» Directions: Work out the number of lines with the word "been" in the material below, then reply with that number only.

» Data for processing:
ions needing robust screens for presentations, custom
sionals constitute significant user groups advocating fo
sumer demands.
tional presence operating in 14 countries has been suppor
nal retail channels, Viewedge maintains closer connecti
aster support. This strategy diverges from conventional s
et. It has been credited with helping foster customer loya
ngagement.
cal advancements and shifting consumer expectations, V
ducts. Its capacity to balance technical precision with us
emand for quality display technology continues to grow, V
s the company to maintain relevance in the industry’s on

» Exercise result: 2